28 In these circumstances, and notwithstanding that the CTTT had filed a submitting appearance, it was given notice that an order for costs might be sought against it. In due course submissions were made on its behalf. Those submissions included reference to Krslovic Homes v Sparkes [2004] NSWSC 374 where Shaw J, after an extensive review of previous authorities declined to make an order for costs against the CTTT notwithstanding its conduct had the effect of misleading the parties to those proceedings. Although holding that an analogy between the CTTT and decisions involving magistrates was not perfect, his Honour drew attention to statements that had been made in relation to the latter group. Included in these references were the following:-
"25. … In Sankey v Whitlam [1977] 1 NSWLR 333 at 363 Hutley JA took the view that the established case law meant that only where a magistrate has been guilty of "serious misconduct, corruption, gross ignorance or has been perverse" should a costs order be made against the magistrate.
26. In ex parte Vincent (1990) 16 WN (NSW) 215 the Full Court held that, although a magistrate had made "an extraordinary and astounding blunder …" that nonetheless he had not been guilty of such perverseness as to render him liable to an order for costs. The court noted that it was hard on the applicant that she should have to pay the costs of the application but with regret came to conclusion that the circumstances did not justify such an order.
27 In Cummins v McKenzie [1979] 2 NSWLR 803, Sheppard J was faced with the situation where a magistrate had been dealing with an offence of failure to stop and declined to hear evidence from the defendant. His Honour referred to earlier cases including ex parte Blume; re Osborn (1958) SR (NSW) 334 at 339 and Carr v Werry [1979] 1 NSWLR 144 at 147 in holding that in order to justify an order for costs against the magistrate there must be "a clear case of serious misconduct" and that an "astounding blunder" is not sufficient to lead to the conclusion that a magistrate has acted perversely. Though there was a denial of natural justice in Cummins , there was not demonstrated a "gross ignorance or perversity in the relevant sense" (p 810). These and other cases were distilled and applied by Brooking JA in the Victorian Court of Appeal, which judgment was approved of by Charles and Buchanan JJA in the Magistrates' Court of Victoria at Heidelberg v Robinson (2000) 2 VR 233. After referring to the case law, his Honour formulated the test as to the award of costs against an inferior court as requiring the commission of "some serious misconduct or serious impropriety, including a failure to observe some fundamental principle of justice…". But a mere blunder would not attract an award of costs. The approach should be benign, or reasonably so, where a bona fide mistake has been made ([10] - [11]). …"

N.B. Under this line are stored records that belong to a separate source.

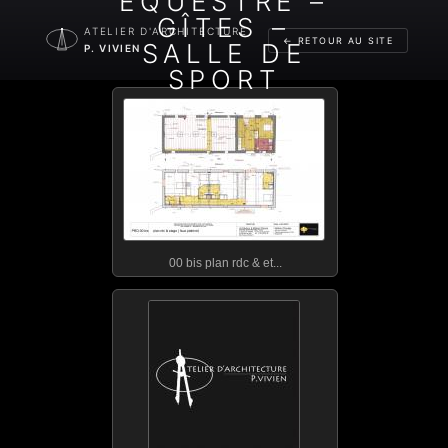
ÉQUESTRE –
GÎTES –
ATELIER D'ARCHITECTURE
← RETOUR AU SITE
SALLE DE
P. VIVIEN
SPORT
PHOTOGRAPHIES DE CHANTIER
00 bis plan rdc & et...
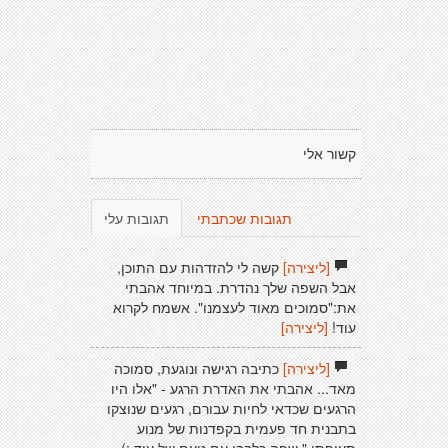
קשור אלי
תגובות שכתבתי
תגובות עלי
[ליצירה]
קשה לי להזדהות עם התוכן,
אבל השפה שלך נהדרת. במיוחד אהבתי
את:"סמוכים מאוד לעצמנו". אשמח לקרוא
עוד!
[ליצירה]
[ליצירה]
כתיבה רגישה ונוגעת, סמוכה
מאד... אהבתי את האדרת הרגע - "אלו היו
הרגעים שכדאי לחיות עבורם, רגעים שנוצקו
בתבנית חד פעמית בקפדנות של מנוע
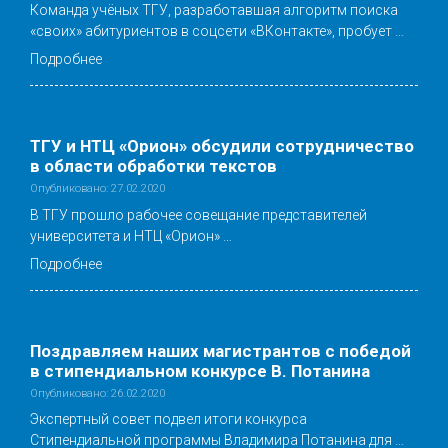
Команда учёных ТГУ, разработавшая алгоритм поиска
«своих» абитуриентов в соцсети «ВКонтакте», пробует …
Подробнее
ТГУ и НТЦ «Орион» обсудили сотрудничество
в области обработки текстов
Опубликовано: 27.02.2020
В ТГУ прошло рабочее совещание представителей
университета и НТЦ «Орион» …
Подробнее
Поздравляем наших магистрантов с победой
в стипендиальном конкурсе В. Потанина
Опубликовано: 26.02.2020
Экспертный совет подвел итоги конкурса
Стипендиальной программы Владимира Потанина для …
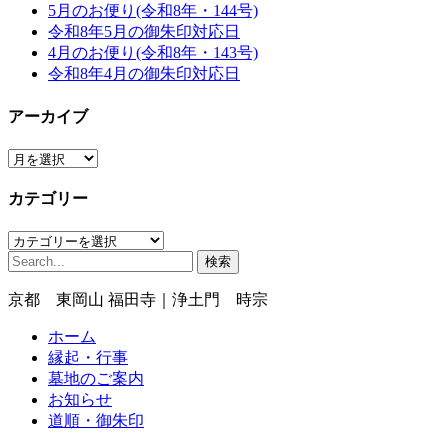
5月のお便り(令和8年・144号)
令和8年5月の御朱印対応日
4月のお便り(令和8年・143号)
令和8年4月の御朱印対応日
アーカイブ
ア
ー
カテゴリー
カ
イ
カ
ブ
検
テ
索:
ゴ
京都 東岡山 福田寺｜浄土門 時宗
リ
ー
ホーム
縁起・行事
墓地のご案内
お知らせ
道順・御朱印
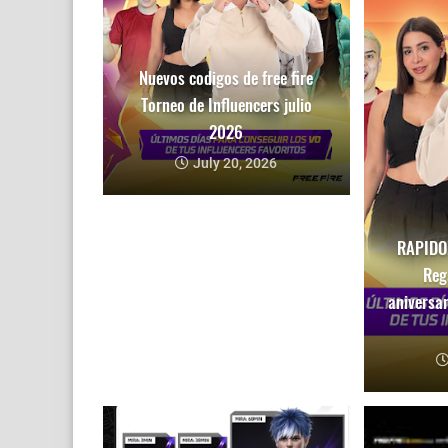
Nuevos codigos de free fire
Torneo de Influencers julio
2026
July 20, 2026
RAPIDO!
Reg
aniversar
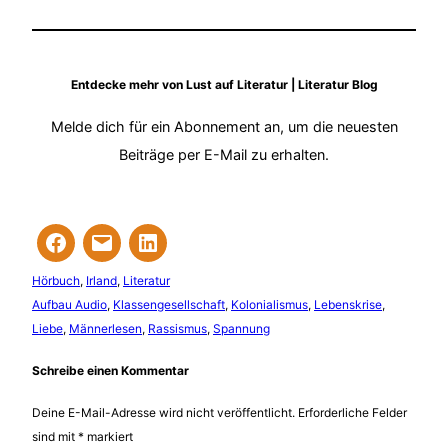
Entdecke mehr von Lust auf Literatur | Literatur Blog
Melde dich für ein Abonnement an, um die neuesten
Beiträge per E-Mail zu erhalten.
Hörbuch
, 
Irland
, 
Literatur
Aufbau Audio
, 
Klassengesellschaft
, 
Kolonialismus
, 
Lebenskrise
, 
Liebe
, 
Männerlesen
, 
Rassismus
, 
Spannung
Schreibe einen Kommentar
Deine E-Mail-Adresse wird nicht veröffentlicht.
Erforderliche Felder
sind mit
*
markiert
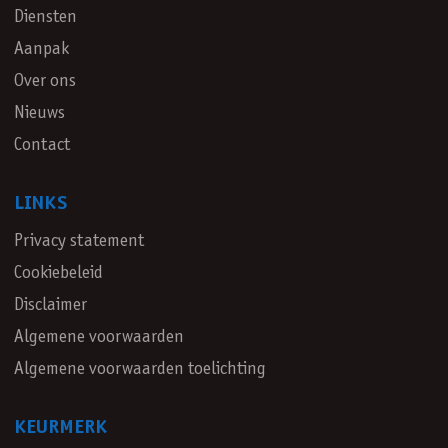
Diensten
Aanpak
Over ons
Nieuws
Contact
LINKS
Privacy statement
Cookiebeleid
Disclaimer
Algemene voorwaarden
Algemene voorwaarden toelichting
KEURMERK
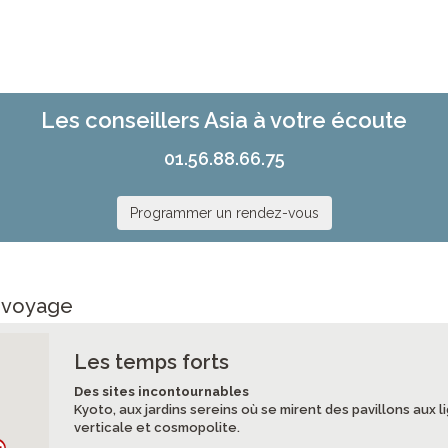
Les conseillers Asia à votre écoute
01.56.88.66.75
Programmer un rendez-vous
e voyage
Les temps forts
Des sites incontournables
Kyoto, aux jardins sereins où se mirent des pavillons aux 
verticale et cosmopolite.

29 I agree with Shaw J that the analogy between the CTTT and decisions involving magistrates is not perfect. However, given that there is nothing to suggest that Ms Borsody's errors in this case were not bona fide, Shaw J's decision and the passages cited lead me to the view that the number, extent and nature of the Tribunal's failings were not such as to justify the making of an order for costs against it in this case. In the case of the error by Ms Borsody as to the circumstances in which the order for representation was made, it is also relevant to bear in mind that both parties were present on 23 August 2004 when what I have found to be the operative order for representation was made.